» REQUIRED WORK
Carry on the first-person piece on dysthymia and depression below, starting right after its last sentence.

Previously I explored a ‘normal’ experience of depression, as a variation from the straight line. But straight line, the ‘normal’, for me has always been below what is normal for others.

 

  Steve Latham

 

Without being self-pitying, the continual curse of the depressive, I’d say that happiness has eluded me.

I experience the same tiny ups and down as others, but always at a level below what others seem to experience as their ‘normal’. I am constantly ‘sad’.

Furthermore, I never experience the highs. In all enjoyable experiences, there is a concomitant darkness.

However, although I am what is called ‘anhedonic’, unable to feel joy, the hedons, I do still, mystifyingly, nevertheless experience the ‘lows’.

Bumbling along, below normal, never really happy, I will plunge down into serious depression, every few years, and lasting for several years thereafter.

So this is how I learned to explain my ongoing life-experience to those interested enough to listen, before their eyes glazed over with the effort of listening to a morose maudlin individual.

But recently I heard this word, which has helped me to understand what I’ve gone through repeatedly in life.

The word is ‘dysthymia’: low mood. This may make it seem less serious than ‘true’ depression. And indeed the symptoms, on any questionnaires used to diagnose depression, do scoreless highly.

However, the difference is that this is a ‘chronic’, not an ‘acute’ disorder. That is, Dysthymia is longterm, not episodic. It may even be permanent.

The sufferer may always have felt this way, and even identify it with their sense of identity; it’s part of who they are. But their experience does not stop there.

What stops them from being reconciled to being merely a miserable curmudgeon who nevertheless gets through life, is that Dysthemia also tips over the edge, into clinical depression.

» STUDY MATERIAL
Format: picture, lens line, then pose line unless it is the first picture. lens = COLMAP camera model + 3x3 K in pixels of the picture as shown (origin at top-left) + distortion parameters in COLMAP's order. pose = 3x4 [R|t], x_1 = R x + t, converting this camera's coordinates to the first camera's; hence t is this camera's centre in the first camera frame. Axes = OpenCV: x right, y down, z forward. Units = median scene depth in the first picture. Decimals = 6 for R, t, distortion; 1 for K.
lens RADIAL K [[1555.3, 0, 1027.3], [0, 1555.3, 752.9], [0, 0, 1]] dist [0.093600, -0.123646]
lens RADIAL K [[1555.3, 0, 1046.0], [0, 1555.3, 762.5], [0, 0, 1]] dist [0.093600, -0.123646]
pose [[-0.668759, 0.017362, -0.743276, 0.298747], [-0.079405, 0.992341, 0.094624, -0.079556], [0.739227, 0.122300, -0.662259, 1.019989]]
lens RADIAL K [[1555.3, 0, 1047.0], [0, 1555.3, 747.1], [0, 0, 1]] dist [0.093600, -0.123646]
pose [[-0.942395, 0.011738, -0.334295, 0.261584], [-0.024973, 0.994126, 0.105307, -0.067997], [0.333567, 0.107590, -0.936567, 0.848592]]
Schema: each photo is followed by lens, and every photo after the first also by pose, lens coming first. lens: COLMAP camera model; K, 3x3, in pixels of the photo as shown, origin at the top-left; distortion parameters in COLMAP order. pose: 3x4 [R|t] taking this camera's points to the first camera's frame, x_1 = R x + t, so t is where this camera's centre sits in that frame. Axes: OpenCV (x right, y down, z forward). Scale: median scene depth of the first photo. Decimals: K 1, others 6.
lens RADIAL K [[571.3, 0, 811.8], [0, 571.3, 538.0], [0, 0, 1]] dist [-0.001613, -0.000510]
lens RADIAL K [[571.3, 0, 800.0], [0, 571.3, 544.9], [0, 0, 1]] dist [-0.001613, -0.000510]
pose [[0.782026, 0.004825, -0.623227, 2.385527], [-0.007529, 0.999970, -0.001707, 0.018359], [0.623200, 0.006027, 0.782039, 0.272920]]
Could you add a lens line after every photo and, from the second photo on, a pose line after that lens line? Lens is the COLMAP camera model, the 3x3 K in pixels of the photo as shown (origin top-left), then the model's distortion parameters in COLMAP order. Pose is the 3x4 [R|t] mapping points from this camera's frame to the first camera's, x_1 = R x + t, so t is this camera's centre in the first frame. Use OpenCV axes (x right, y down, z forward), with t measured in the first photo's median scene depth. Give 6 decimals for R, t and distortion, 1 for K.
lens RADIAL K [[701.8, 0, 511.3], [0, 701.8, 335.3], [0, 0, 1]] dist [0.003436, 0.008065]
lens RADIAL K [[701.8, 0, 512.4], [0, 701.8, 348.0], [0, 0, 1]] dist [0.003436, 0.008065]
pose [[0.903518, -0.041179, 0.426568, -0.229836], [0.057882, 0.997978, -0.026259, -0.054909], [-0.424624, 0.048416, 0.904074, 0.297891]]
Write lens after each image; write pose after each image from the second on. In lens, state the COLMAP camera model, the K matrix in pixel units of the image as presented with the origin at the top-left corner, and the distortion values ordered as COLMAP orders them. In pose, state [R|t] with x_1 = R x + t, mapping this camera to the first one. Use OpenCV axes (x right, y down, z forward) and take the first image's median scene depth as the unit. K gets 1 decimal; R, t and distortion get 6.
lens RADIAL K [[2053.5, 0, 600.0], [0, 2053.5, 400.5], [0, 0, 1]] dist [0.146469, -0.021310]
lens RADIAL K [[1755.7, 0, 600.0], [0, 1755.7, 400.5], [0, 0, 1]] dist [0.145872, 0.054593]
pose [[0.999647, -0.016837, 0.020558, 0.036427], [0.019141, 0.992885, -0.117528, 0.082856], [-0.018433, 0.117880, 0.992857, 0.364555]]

» ANSWER BOX
Their condition, however, is different from the otherwise ‘normal’ sufferer. The danger is the loss of hope.

For the person who sinks into depression from a normal experience of life, they can remember how life was, and they can therefore envisage the possibility of a return.

For the Dysthymic, there is no return. ‘Normalcy’ is, after all, already depressive. So what is there to return to?

Depression is definitive of reality. It is ontological. There is nothing to contrast it with. There is only a greater or lesser ability to cope existentially with distress and despair.

This hasn’t helped, in the sense of being cured, or thinking my way out of the funk, when the mind-fog descends.

There is still the same dissipation of any ability to constructively apply lessons from CBT, or other life lessons. Everything goes out of the window.

Paradoxically, psychological techniques, like CBT, positive-thinking, etc, only work when the mind is clear and strong enough to take control and think clearly.

But what this simple concept has enabled me to do is to place myself in a continuum. Who knew it? My depression is a ‘thing’. It has a name.

Understanding is a key to surviving.